The recognition of polyautoimmunity seems relevant for both prognosis and treatment decision. 4. For example, patients with both Systemic Lupus Erythematosus and APS follow a more severe disease course [5]. In contrary in other autoimmune diseases polyautoimmunity seems to have no influence or even a better prognosis [6,7]. For example, myasthenia gravis associated with autoimmune thyroid diseases displayed a milder clinical manifestation and disease course [6]. HLA polymorphisms and common triggering environmental factors such as viral infections and molecular mimicry in predisposed subjects are thought to constitute a multifactorial etiopathogenesis, called the autoimmune tautology [2]. An association between polymorphisms in HLA-DRB1 and -DQA1 alleles (DRB1 * 04, DRB1 * 07, DRB1 * 1302, DQA1 * 0102, DQA1 * 0201, DQA1 * 0301, DQB1 * 0302 and DQB1 * 0604) with anti-cardiolipin -AAbs has been demonstrated in APS [8]. HLA DQA1 and DQB1 polymorphisms (HLA-DQA1 * 0201, DQA1 * 0301, DQB1 * 0201) are involved in the susceptibility for AITD [9]. Finally, a prominent DQB1 * 06:09 association was present in patients with autoimmune origin of POTS [10]. In our patient the HLA phenotype could not be established due to cost restrictions imposed by the health insurance, however the literature suggests that some overlapping HLA polymorphisms may exist between these diseases.

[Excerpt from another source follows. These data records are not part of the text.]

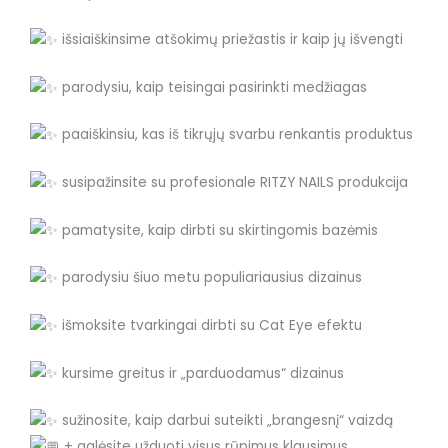
išsiaiškinsime atšokimų priežastis ir kaip jų išvengti
parodysiu, kaip teisingai pasirinkti medžiagas
paaiškinsiu, kas iš tikrųjų svarbu renkantis produktus
susipažinsite su profesionale RITZY NAILS produkcija
pamatysite, kaip dirbti su skirtingomis bazėmis
parodysiu šiuo metu populiariausius dizainus
išmoksite tvarkingai dirbti su Cat Eye efektu
kursime greitus ir „parduodamus“ dizainus
sužinosite, kaip darbui suteikti „brangesnį“ vaizdą
+ galėsite užduoti visus rūpimus klausimus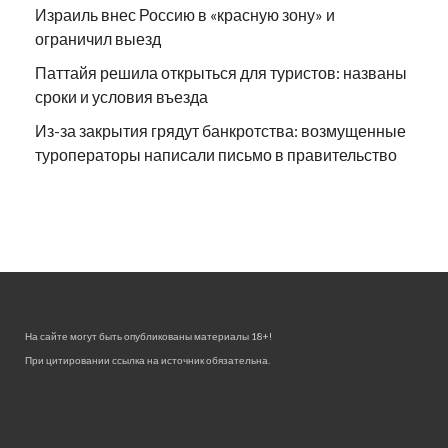
Израиль внес Россию в «красную зону» и
ограничил выезд
Паттайя решила открыться для туристов: названы
сроки и условия въезда
Из-за закрытия грядут банкротства: возмущенные
туроператоры написали письмо в правительство
На сайте могут быть опубликованы материалы 18+!
При цитировании ссылка на источник обязательна.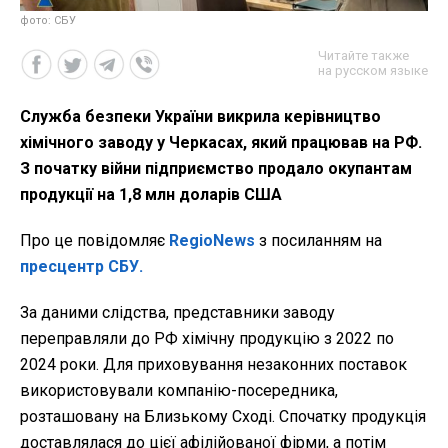
фото: СБУ
Читайте также
на русском языке
Служба безпеки України викрила керівництво
хімічного заводу у Черкасах, який працював на РФ.
З початку війни підприємство продало окупантам
продукції на 1,8 млн доларів США
Про це повідомляє
RegioNews
з посиланням на
пресцентр СБУ.
За даними слідства, представники заводу
переправляли до РФ хімічну продукцію з 2022 по
2024 роки. Для приховування незаконних поставок
використовували компанію-посередника,
розташовану на Близькому Сході. Спочатку продукція
доставлялася до цієї афілійованої фірми, а потім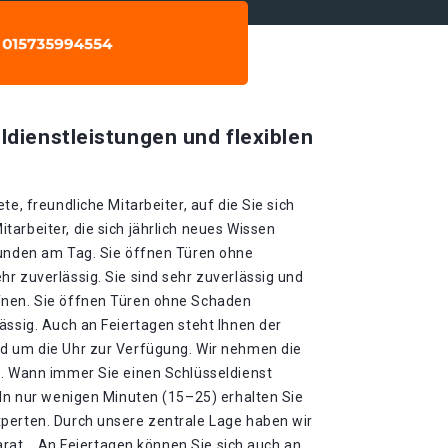
ldienstleistungen und flexiblen
te, freundliche Mitarbeiter, auf die Sie sich
arbeiter, die sich jährlich neues Wissen
tunden am Tag. Sie öffnen Türen ohne
r zuverlässig. Sie sind sehr zuverlässig und
fnen. Sie öffnen Türen ohne Schaden
ässig. Auch an Feiertagen steht Ihnen der
d um die Uhr zur Verfügung. Wir nehmen die
 . Wann immer Sie einen Schlüsseldienst
 In nur wenigen Minuten (15–25) erhalten Sie
perten. Durch unsere zentrale Lage haben wir
parat. . An Feiertagen können Sie sich auch an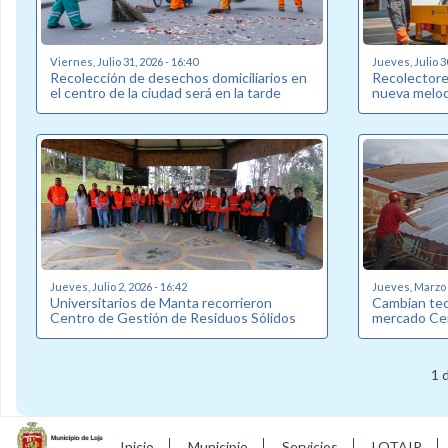
Viernes, Julio 31, 2026 - 16:40
Jueves, Julio 3
Recolección de desechos domiciliarios en
Recolectore
el centro de la ciudad será en la tarde
nueva melod
Jueves, Julio 2, 2026 - 16:42
Jueves, Marzo 2
Universitarios de Manta recorrieron
Cambian tec
Centro de Gestión de Residuos Sólidos
mercado Ce
1 
Inicio
Municipio
Servicios
LOTAIP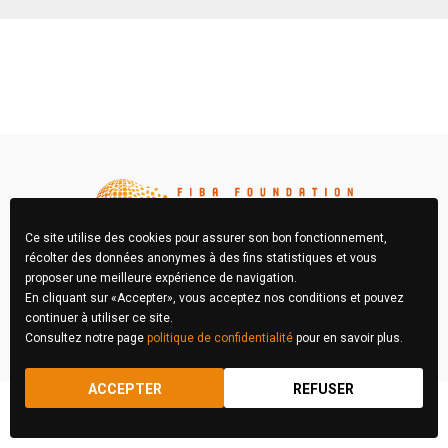
Ce site utilise des cookies pour assurer son bon fonctionnement,
récolter des données anonymes à des fins statistiques et vous
proposer une meilleure expérience de navigation.
En cliquant sur «Accepter», vous acceptez nos conditions et pouvez
FIBA Concours Photo © 2026 Tous droits réservés
continuer à utiliser ce site.
Consultez notre page
politique de confidentialité
pour en savoir plus.
RÈGLEMENT
MENTIONS LÉGALES
ACCEPTER
REFUSER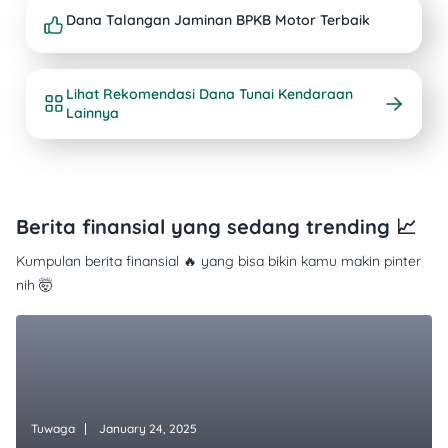
Dana Talangan Jaminan BPKB Motor Terbaik
Lihat Rekomendasi Dana Tunai Kendaraan
Lainnya
Berita finansial yang sedang trending 📈
Kumpulan berita finansial 🔥 yang bisa bikin kamu makin pinter
nih 🤯
Tuwaga
January 24, 2025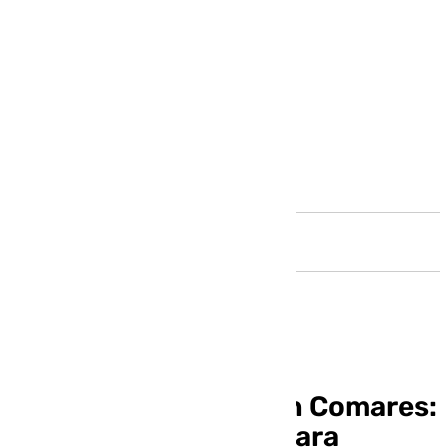
Andalucía
Moción de censura en Comares:
el PP apoya al PSOE para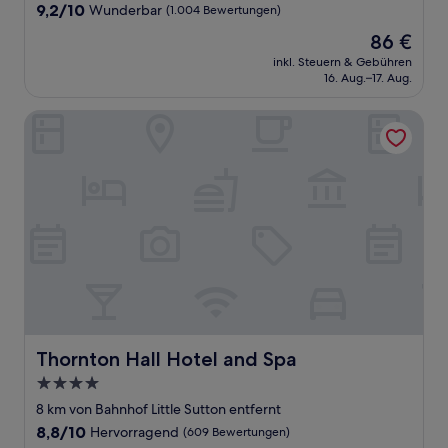
Unterkunft
9.2
9,2/10
Wunderbar
(1.004 Bewertungen)
von
Der
86 €
10,
Preis
Wunderbar,
inkl. Steuern & Gebühren
beträgt
16. Aug.–17. Aug.
(1.004
86 €
Bewertungen)
Thornton Hall Hotel and Spa
Thornton Hall Hotel and Spa
Thornton Hall Hotel and Spa
4.0-
Sterne-
8 km von Bahnhof Little Sutton entfernt
Unterkunft
8.8
8,8/10
Hervorragend
(609 Bewertungen)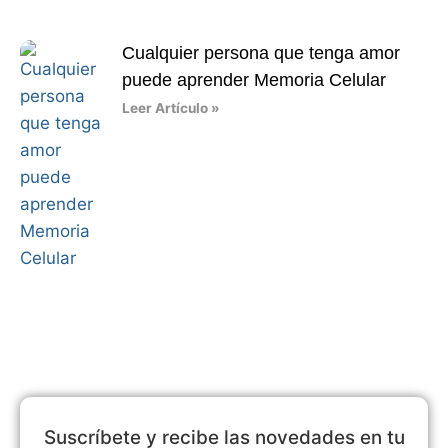
Cualquier persona que tenga amor
puede aprender Memoria Celular
Leer Artículo »
Suscríbete y recibe las novedades en tu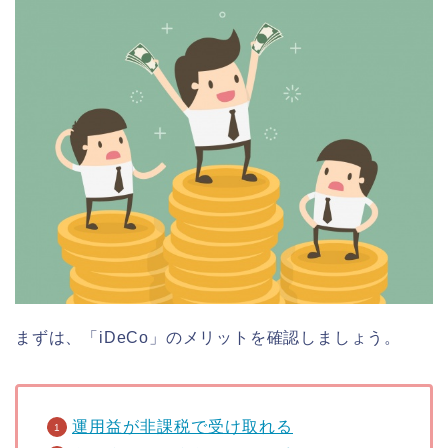
まずは、「iDeCo」のメリットを確認しましょう。
運用益が非課税で受け取れる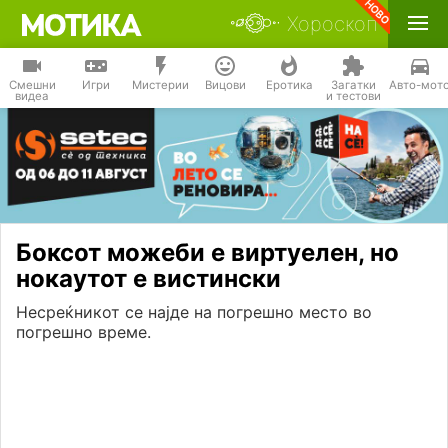
Хороскоп
Смешни
Игри
Мистерии
Вицови
Еротика
Загатки
Авто-мот
видеа
и тестови
Боксот можеби е виртуелен, но
нокаутот е вистински
Несреќникот се најде на погрешно место во
погрешно време.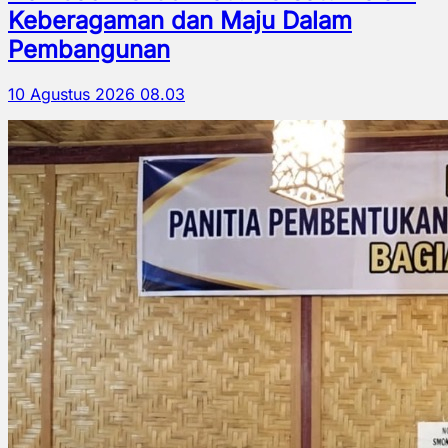
Keberagaman dan Maju Dalam
Pembangunan
10 Agustus 2026 08.03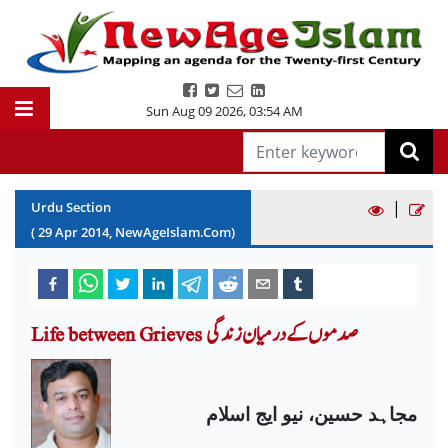
Sun Aug 09 2026
,
03:54 AM
|
Urdu Section
(
29
Apr
2014
, NewAgeIslam.Com)
Life between Grieves صدموں کے درمیان زندگی
مجاہد حسین، نیو ایج اسلام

In our case, symptoms of POTS preceded the first manifestation of APS with a pulmonary embolism by about three years and the manifestation of HT by five years. The autonomic symptoms improved markedly with symptomatic treatment with midodrine and fludrocortisone as well as supportive lifestyle modifications, allowing the patient to follow a normal life again. The oral treatment of the APS was switched to a subcutaneous application due to subtherapeutic plasma anti-Xa levels probably as a result of reduced drug absorption due to gastroparesis. The diagnosis of HT followed a routine thyroid-stimulating hormone test and sonography and was not triggered by any new clinical symptoms suggesting a thyroid disease. Interestingly, currently the patient regained an euthyroid state without specific therapeutic intervention and remains clinically stable. Annual autoantibody as well as hormonal laboratory is recommended.

Larger studies are needed to understand a possible common etiopathogenesis, HLA-associations, prognosis and the best tailored treatment options.

4. Conclusions

In summary, the coexistence of autoimmune POTS, APS and AITD could be a novel cluster pattern of polyautoimmunity. Considering to screen for the respective autoimmune conditions early on and regularly, could help uncover subclinical disease, trigger preemptive therapy and prevent potentially life-threatening complications.